Já damos os primeiros passos neste novo ano. Talvez permaneçam algumas recordações não muito agradáveis. Permanecem guardadas nos arquivos da mente humana e necessitam dispensar algumas atenções antes de prosseguir o caminho.
Embora isso seja comum no caminho de tantos caminhantes, haverá a necessidade de novas ideias, novos projetos e novos sonhos. Pois sonhar é bom e alivia as amarguras. Diminui as tensões e abre um novo espaço na mente, a fim de possibilitar novas propostas mais amenas.
Apesar disso estar disponível, é bom lembrar que somos humanos. E, como tais, não nos contentaremos com aquilo que herdamos dos antepassados. Queremos mais. Queremos o melhor. Queremos o mais proveitoso e o mais útil. E a mente não se contentará com o comum.
Busca algo que satisfaça, não a curiosidade, mas a razão. Lembro um acontecimento descrito na Bíblia Sagrada. É o acontecimento relacionado com os Reis Magos ou Santos Reis. O assunto era comum nos meios sociais e religiosos da época.
O povo andava em busca de explicações a respeito do Messias que havia nascido. Mas ninguém sabia com certeza onde e como. Os Magos, homens sedentos da verdade, partem para uma longa e sofrida caminhada, alimentando a esperança de encontrá-lo.
Não sossegariam enquanto não descobrissem o mistério e tivessem acesso a ele. Imaginação, fantasia e tantas conversas não levariam a nada e não causariam satisfação. Queriam a verdade. Somente a verdade.
E o encontraram. A alegria superou as dificuldades. A fé venceu os obstáculos das montanhas e de outras tantas dificuldades. Mas aqueles que permaneceram em seus palácios, aguardando notícias em um ambiente confortável, foram surpreendidos com a notícia. E continuaram não entendendo.
Esqueceram que a verdade tem seu preço.

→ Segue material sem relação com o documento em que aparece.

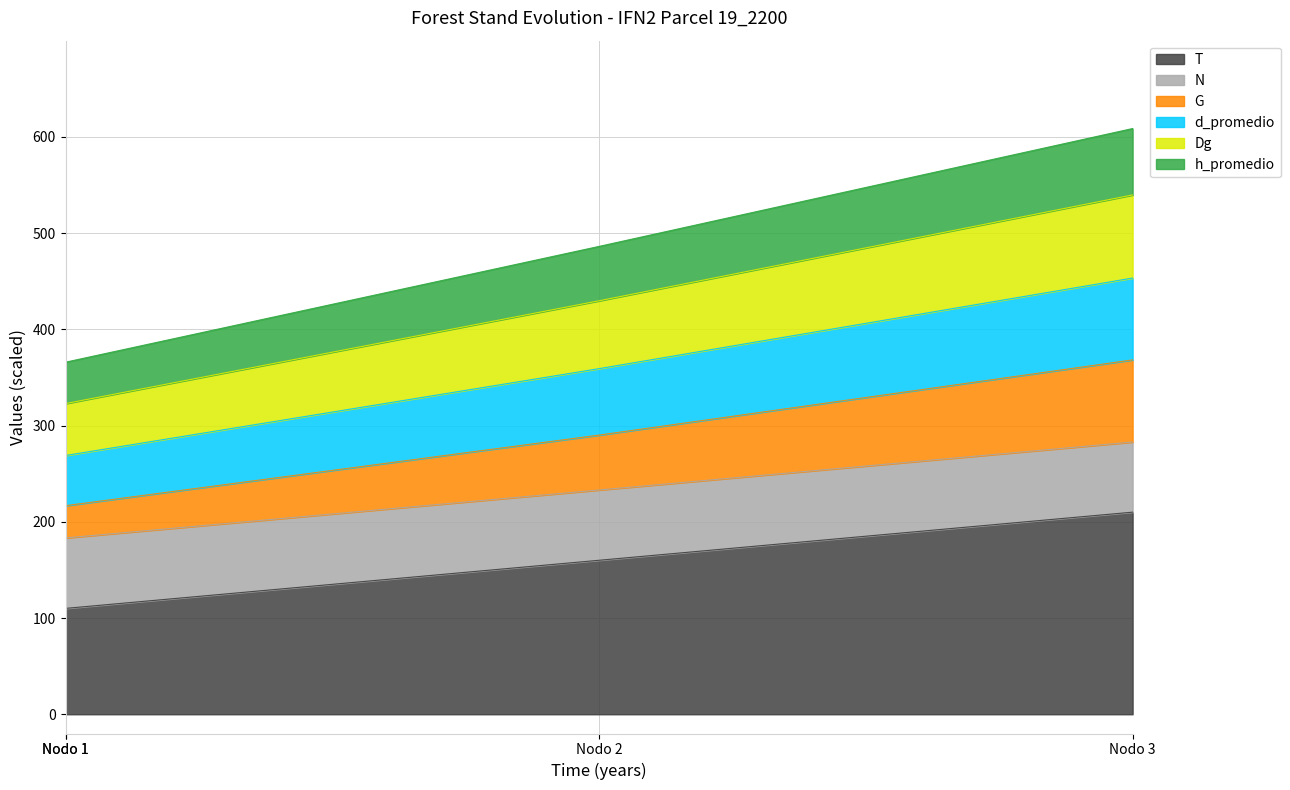

True or false: Dg has more than 2 interior local peaks.

False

Precisavam enfrentar dúvidas e dificuldades. Precisavam caminhar entre pedras e espinhos. Precisavam enfrentar pessoas estranhas e muitos perigos. E chegaram onde ele se encontrava. Olharam em seus olhos. Uniram as mãos. E elevaram a prece da gratidão.
Abriram seus corações que se encontravam fechados nos cofres e generosamente se abriram e ofereceram suas preciosidades: ouro, incenso e mirra. Era o que tinham como garantia de sobrevivência. Era tudo. Não duvidaram. Apostaram na confiança e na sinceridade. Encontraram felizes o Messias, o Salvador.

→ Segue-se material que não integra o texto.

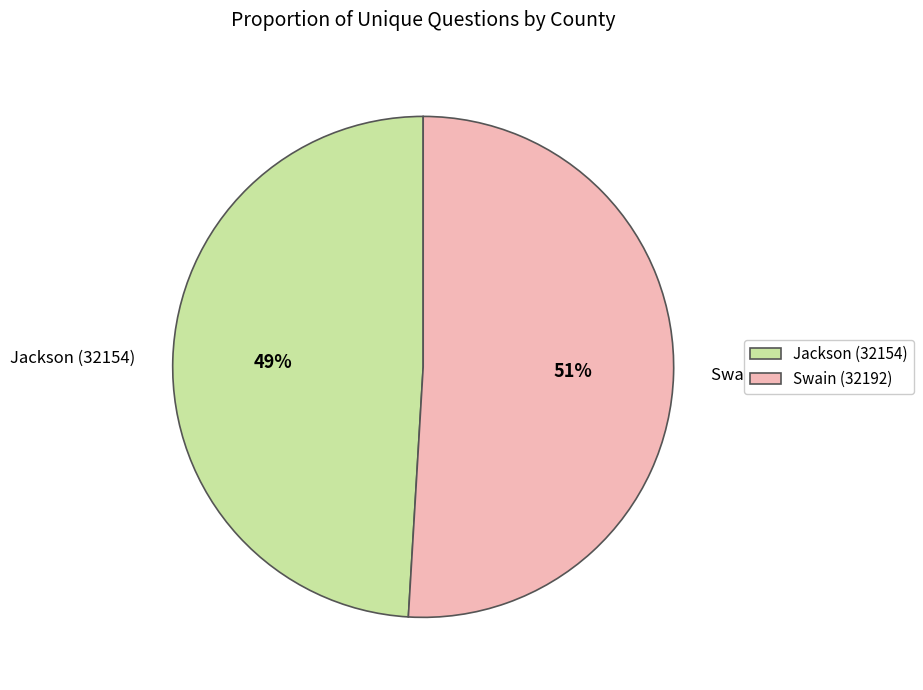

Which slice is the largest?

Swain (32192)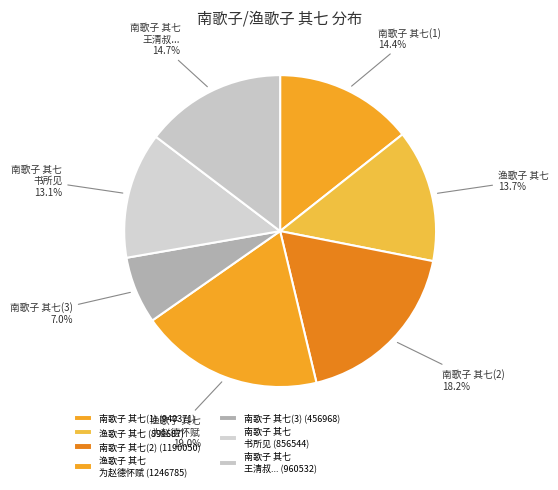

Count the number of slices in the pie.

7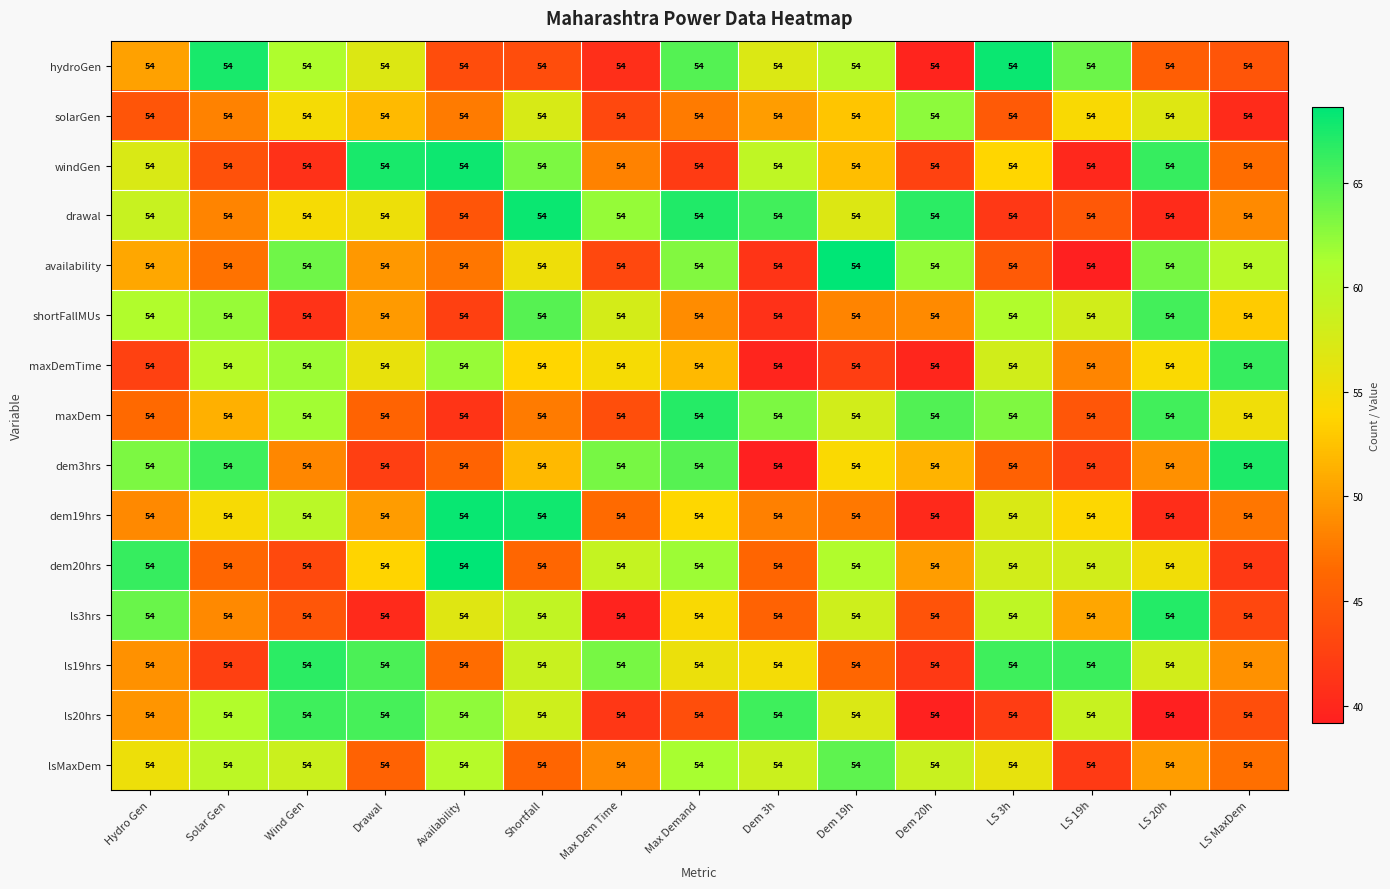

Is it true that windGen equals 54.2 at LS 19h?

False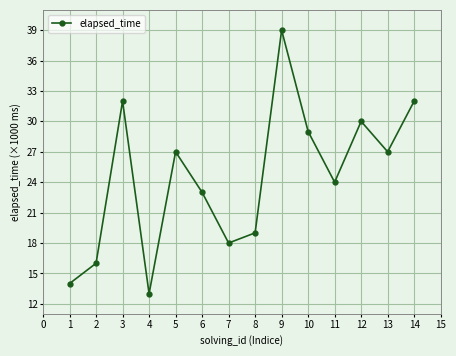

How many points are higher than both their immediate neighbors (excluding endpoints)?

4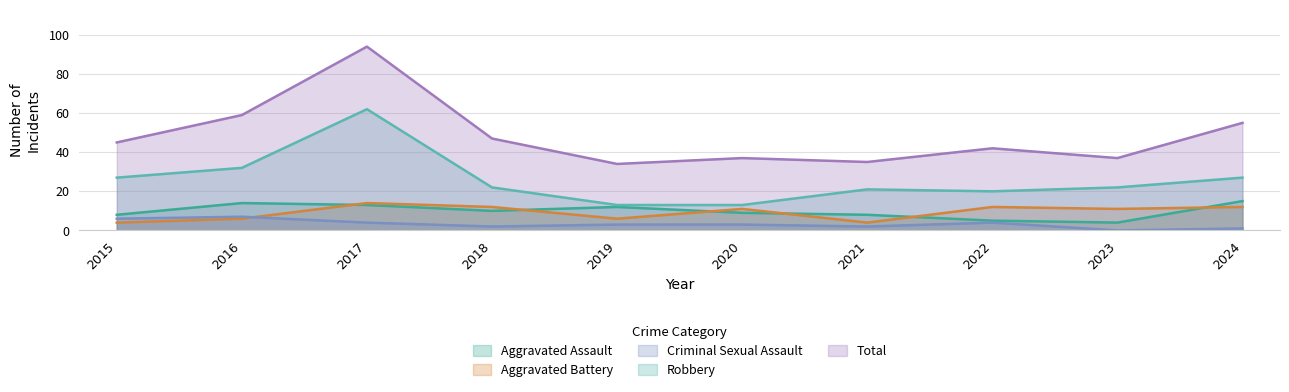

At which category is the sum across all series the highest?

2017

Quem não souber disso, procurará Deus em um conforto, em um altar de mármore, em um ambiente iluminado e aprazível. Esquece que ele se encontra e se revela no olhar sofrido de uma criança, nas mãos estendidas de um pedinte, no semblante triste de um jovem decepcionado com a vida, no caminhar inseguro de um ancião, em um corpo se consumindo na enfermidade.
Não apenas nessas situações. Ele se encontra em um sorriso inocente de uma criança, na alegria de um jovem, no carinho e na ternura partilhados entre mãe e filho, entre marido e esposa.
Revela-se nas atitudes e nos gestos de uma pessoa consagrada doando seus talentos e suas energias a serviço de palavras de encorajamento, de conforto, de misericórdia e de perdão.